[Opening Extracted information section]
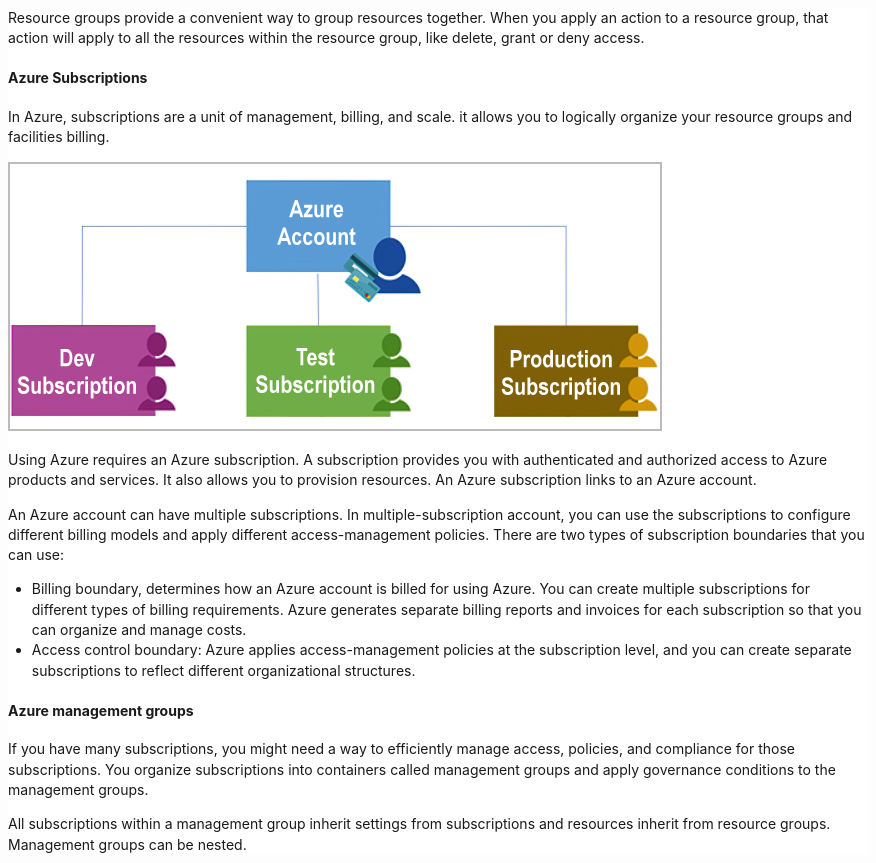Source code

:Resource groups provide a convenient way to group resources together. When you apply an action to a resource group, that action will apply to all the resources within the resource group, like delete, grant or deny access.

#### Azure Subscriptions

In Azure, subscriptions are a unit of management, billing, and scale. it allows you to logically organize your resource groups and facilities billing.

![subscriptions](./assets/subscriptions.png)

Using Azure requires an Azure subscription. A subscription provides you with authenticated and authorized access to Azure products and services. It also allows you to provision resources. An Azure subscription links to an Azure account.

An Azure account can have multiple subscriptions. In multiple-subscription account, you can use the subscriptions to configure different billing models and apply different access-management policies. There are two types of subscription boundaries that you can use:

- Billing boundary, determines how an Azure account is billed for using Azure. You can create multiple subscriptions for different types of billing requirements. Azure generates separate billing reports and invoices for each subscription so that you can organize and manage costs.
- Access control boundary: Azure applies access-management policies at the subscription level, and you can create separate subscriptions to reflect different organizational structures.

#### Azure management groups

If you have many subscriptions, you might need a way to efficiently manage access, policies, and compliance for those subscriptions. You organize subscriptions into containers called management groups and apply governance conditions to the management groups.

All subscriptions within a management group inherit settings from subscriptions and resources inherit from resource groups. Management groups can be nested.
[Closing Extracted information section]
[Opening Extracted information section]
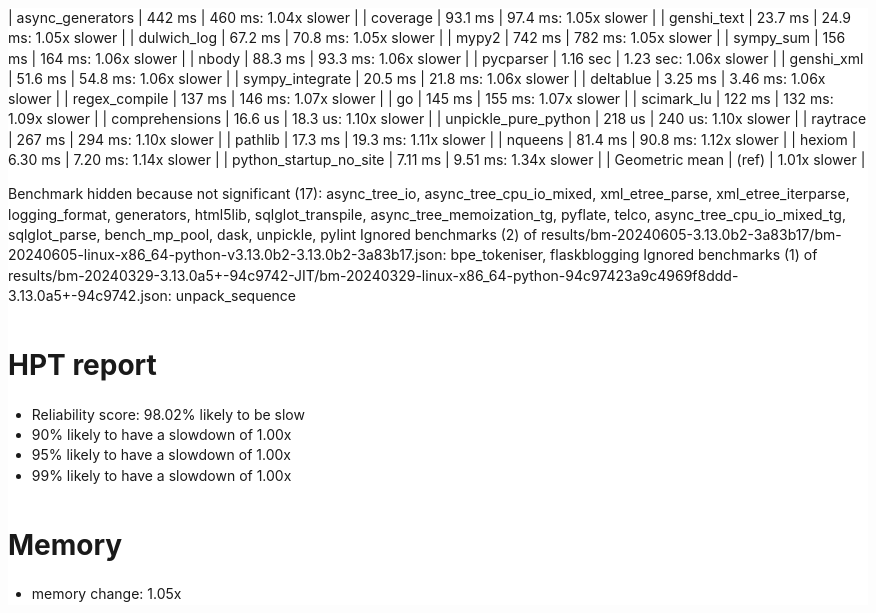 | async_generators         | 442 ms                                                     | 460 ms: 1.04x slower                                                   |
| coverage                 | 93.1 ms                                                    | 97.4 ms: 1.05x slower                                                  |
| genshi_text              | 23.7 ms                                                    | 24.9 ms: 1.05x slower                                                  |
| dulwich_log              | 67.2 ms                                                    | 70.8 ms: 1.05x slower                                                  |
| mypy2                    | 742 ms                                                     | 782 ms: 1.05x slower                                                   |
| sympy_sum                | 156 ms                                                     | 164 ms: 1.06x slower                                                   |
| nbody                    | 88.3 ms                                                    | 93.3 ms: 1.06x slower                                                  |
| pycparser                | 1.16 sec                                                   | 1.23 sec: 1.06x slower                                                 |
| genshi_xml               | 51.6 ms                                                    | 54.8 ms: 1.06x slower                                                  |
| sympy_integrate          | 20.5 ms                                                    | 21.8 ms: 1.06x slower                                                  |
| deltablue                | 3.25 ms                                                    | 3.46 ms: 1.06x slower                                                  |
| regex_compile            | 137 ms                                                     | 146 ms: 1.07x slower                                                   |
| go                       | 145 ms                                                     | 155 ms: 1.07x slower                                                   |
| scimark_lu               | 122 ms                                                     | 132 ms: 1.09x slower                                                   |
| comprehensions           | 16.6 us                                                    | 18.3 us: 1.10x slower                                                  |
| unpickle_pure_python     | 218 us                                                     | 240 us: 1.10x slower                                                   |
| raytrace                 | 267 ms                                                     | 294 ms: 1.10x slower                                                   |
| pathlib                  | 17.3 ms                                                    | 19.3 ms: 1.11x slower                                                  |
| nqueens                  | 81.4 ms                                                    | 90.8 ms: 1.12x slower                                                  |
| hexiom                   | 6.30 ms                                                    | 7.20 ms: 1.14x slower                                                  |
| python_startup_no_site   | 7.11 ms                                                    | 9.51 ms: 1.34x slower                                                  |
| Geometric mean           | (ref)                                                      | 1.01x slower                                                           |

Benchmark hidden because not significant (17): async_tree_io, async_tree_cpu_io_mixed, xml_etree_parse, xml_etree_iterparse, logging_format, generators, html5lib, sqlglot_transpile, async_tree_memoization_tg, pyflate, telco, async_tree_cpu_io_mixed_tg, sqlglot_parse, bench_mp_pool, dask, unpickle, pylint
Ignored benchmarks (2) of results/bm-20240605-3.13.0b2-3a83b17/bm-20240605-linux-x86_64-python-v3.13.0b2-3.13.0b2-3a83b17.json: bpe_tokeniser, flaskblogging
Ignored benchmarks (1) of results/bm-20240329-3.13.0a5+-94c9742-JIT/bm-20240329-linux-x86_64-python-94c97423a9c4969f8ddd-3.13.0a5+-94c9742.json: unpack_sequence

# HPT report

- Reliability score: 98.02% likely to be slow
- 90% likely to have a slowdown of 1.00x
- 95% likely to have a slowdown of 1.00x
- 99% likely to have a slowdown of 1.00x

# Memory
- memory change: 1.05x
[Closing Extracted information section]
== Exercise requirements ==
Recast the listing above as a two-column Markdown table headed Row and Line, starting at the line that contains "- Billing boundary, determines" and ending at the line that contains "All subscriptions within". Number each row and leave out blank lines.

== Written response ==
| Row | Line |
|---|---|
| 1 | - Billing boundary, determines how an Azure account is billed for using Azure. You can create multiple subscriptions for different types of billing requirements. Azure generates separate billing reports and invoices for each subscription so that you can organize and manage costs. |
| 2 | - Access control boundary: Azure applies access-management policies at the subscription level, and you can create separate subscriptions to reflect different organizational structures. |
| 3 | #### Azure management groups |
| 4 | If you have many subscriptions, you might need a way to efficiently manage access, policies, and compliance for those subscriptions. You organize subscriptions into containers called management groups and apply governance conditions to the management groups. |
| 5 | All subscriptions within a management group inherit settings from subscriptions and resources inherit from resource groups. Management groups can be nested. |